**TASK DESCRIPTION:**
From the entries that follow, pick out all lines holding "个人配资炒股配资".

**EXTRACTED RECORDS:**
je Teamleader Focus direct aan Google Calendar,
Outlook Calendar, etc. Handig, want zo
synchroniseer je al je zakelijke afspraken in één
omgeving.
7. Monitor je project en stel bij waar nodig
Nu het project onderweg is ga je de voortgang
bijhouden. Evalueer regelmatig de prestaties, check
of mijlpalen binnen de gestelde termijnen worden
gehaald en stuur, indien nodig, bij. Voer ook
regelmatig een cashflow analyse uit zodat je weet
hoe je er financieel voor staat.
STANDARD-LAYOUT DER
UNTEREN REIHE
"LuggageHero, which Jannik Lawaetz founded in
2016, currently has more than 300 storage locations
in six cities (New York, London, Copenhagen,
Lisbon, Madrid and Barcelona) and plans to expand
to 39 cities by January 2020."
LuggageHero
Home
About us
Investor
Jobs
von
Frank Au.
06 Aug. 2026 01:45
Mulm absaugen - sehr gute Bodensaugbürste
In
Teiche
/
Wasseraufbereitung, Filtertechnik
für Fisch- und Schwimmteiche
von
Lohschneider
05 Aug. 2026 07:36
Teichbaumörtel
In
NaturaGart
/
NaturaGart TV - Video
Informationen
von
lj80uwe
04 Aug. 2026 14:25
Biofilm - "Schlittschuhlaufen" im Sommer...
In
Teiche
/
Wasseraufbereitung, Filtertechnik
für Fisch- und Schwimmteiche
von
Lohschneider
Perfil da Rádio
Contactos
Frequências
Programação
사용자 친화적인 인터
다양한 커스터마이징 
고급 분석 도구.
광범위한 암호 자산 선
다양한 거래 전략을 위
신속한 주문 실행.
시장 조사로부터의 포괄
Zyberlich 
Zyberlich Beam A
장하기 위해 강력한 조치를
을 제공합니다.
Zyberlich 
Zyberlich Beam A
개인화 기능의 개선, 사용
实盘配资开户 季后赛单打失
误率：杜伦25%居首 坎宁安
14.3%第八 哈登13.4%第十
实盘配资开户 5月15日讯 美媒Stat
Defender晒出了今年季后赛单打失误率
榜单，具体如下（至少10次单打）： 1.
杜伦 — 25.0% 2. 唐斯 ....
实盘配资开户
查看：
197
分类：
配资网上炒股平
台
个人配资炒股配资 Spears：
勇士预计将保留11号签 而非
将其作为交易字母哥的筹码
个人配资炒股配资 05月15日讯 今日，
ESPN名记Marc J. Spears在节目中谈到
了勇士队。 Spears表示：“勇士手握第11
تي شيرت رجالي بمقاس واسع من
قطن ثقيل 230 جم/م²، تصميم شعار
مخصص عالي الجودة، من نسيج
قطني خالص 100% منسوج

**PROBLEM SOLUTION:**
个人配资炒股配资 Spears：
个人配资炒股配资 05月15日讯 今日，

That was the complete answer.